Do you understand regular season hockey is different than playoff hockey?
There are some differences between regular season and playoff hockey, but the differences are not nearly enough to throw out relevant information. Why do you agree with that in some instances and then disagree with it in others? Why won't you answer how much weight you give each, or what sample size is required in the playoffs?
Again, we're back to Dubas being perfect and we only lost again and again.... and again.... and again.... because of bad luck.
No, I refuted your claim about them not understanding roles, and didn't say anything about luck. I then discussed my concerns with Treliving's understanding.
O'Reilly, Acciari, Schenn, Lafferty..... Adding snot is so dumb....
Some of a GM's additions being players with some snot isn't inherently dumb. A GM focusing so heavily on snot specifically while ignoring critical roles and attributes is dumb. It's all about that balance you keep talking about. The players you named (along with McCabe and Gustafsson) bring a pretty varied mixture of attributes and impacts, and each of those players was brought in to address something different.
You just did the thing in the blurb above...
No, I've acknowledged the same context for both GMs, instead of just for one. And I'm not the one that's only looking at playoff series outcomes in the first place.
When most people predicted Dubas' failures, hindsight doesn't help.
Most criticisms of him are exclusively hindsight, but we also weren't talking about Dubas. We were talking about Treliving (who actually
did fail in ways that were widely predicted at the time) and general questions that you're not answering. Is it okay to use hindsight against a GM when the choice made at the time was reasonable? Should we consider the situation and realistic options or just demand results?
The roster was a mess.... because we went all in with a pile of UFA rentals.
Adding some pending UFAs at the deadline doesn't make your roster a mess. We added 2 pending UFAs (plus a pending RFA) during this deadline too.

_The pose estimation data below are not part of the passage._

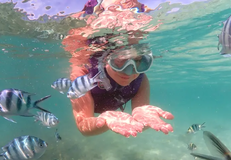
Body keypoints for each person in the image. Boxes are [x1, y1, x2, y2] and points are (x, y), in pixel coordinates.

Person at [62, 0, 174, 138]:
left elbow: (140, 122)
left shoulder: (141, 80)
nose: (131, 72)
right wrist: (104, 121)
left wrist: (145, 119)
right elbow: (83, 125)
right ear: (105, 59)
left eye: (139, 62)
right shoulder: (82, 73)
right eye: (120, 62)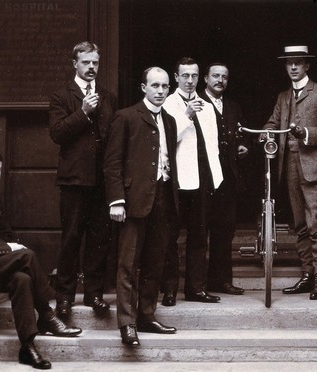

That's a lot.... especially when you add in the other 1st and 2nd we spent on a #4/5 defenseman and a 4th line winger.
If you think Sandin (after getting most of the cheap years out of him) and a 2nd/3rd/4th is "all in on rentals", you have a very different definition of "all in". Downgrading the 1st and 2nd to two 5ths boosted Treliving's roster with 2 years of a 50% retained top-4 defenseman (who was our best defenseman in this year's playoffs), and a year of a cheap, versatile bottom six forward that can play all positions.
We didn't have the cap space to sign them and fill out the roster.
O'Rielly made less than Bertuzzi. Acciari made less than Kampf. Schenn made less than Klingberg. Gustafsson was basically league minimum, and a similar amount to Benoit. Lafferty already had a contract and made less than Reaves. Cap space wasn't a barrier to Treliving keeping them.
16.5 million in cap space isn't much when you need to sign so many significant positions.
The only significant position was a top-4 defenseman, and if you count it as significant, a 3C. He had more than enough cap space. He just didn't get what we needed.